An assessment of salaries from Australian universities has found an explosion of bureaucracy compared with a historical ratio of around 20 per cent to 80 per cent. This has been achieved by a reduction in teaching staff, adding to the decline in standards.

A particular problem area are the entry standards to teaching courses. These have progressively declined leading, unsurprisingly, to a reduced standard of teachers. Only 50 per cent of those who start a teaching course complete it, and 30 per cent of those who do complete move on within 5 years. Meanwhile, the number studying for jobs in the STEM field (Science, Technology, Engineering, and Maths) is not keeping pace with demand, leading to a decline in the skills of teaching in those disciplines and a downward spiral in outcomes. An estimated 35 per cent of teachers are teaching science out-of-field subjects. Demand for those more challenging skills in the workplace is being filled by skilled immigrants.

The previous government had belatedly addressed this unmet demand by reducing study costs for science courses and increasing charges for humanities. It was also looking more closely at post-graduate research.

Currently the ‘mass-produced, Woke-ready graduates’ are prepared for life as an academic, a bureaucrat, or human resources officer. In other words, nothing productive… They know nothing but criticise everything.

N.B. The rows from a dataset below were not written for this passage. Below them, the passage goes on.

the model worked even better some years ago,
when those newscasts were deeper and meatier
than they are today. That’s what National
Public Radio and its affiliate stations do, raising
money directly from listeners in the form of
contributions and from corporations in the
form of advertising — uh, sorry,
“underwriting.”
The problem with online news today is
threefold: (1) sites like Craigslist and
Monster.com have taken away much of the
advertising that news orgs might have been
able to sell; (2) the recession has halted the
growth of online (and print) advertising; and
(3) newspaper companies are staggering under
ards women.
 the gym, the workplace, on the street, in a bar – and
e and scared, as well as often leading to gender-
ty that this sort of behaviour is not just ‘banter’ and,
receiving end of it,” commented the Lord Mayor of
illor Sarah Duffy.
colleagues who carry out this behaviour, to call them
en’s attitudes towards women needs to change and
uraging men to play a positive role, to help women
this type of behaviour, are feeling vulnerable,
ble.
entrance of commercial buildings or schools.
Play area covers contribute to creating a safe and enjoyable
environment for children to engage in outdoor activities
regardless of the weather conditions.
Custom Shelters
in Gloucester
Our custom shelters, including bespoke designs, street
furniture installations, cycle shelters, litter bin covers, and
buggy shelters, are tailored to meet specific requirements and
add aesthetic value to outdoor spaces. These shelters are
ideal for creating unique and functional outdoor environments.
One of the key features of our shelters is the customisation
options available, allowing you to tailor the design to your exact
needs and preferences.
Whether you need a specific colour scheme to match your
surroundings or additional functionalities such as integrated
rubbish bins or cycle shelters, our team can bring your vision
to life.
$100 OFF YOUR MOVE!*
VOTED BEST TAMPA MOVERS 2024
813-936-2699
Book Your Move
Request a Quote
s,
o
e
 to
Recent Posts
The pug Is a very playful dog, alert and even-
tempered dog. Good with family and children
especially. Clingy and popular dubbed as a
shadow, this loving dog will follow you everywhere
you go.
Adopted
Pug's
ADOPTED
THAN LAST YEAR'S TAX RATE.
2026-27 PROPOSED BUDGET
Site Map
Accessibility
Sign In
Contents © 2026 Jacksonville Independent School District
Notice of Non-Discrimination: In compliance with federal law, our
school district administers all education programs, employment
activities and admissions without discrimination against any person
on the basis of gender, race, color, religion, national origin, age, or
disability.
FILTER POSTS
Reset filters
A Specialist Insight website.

The huge number of overseas students, who studied here before Covid, undermined the education ethos and turned universities into businesses, leaving the money-men (vice-chancellors) in charge rather than academics. Their salaries have risen to the $1 million plus, far higher than the academics who teach.

Universities adjusted badly to falling numbers from overseas, which were, in the short-term, replaced by local students through a further fall in admission standards. The gravy train has now recommenced. Admin salaries will also be secured by the prospect of increased domestic student numbers.

Will the inevitable further decline in numbers of tradies make ‘hands on’ activities, such as building, even more problematic? Will more degree courses lead to a prosperous future, or will artificial intelligence and soaring immigration result in increasing unemployment? One question we can answer for sure, the taxpayers will pay more.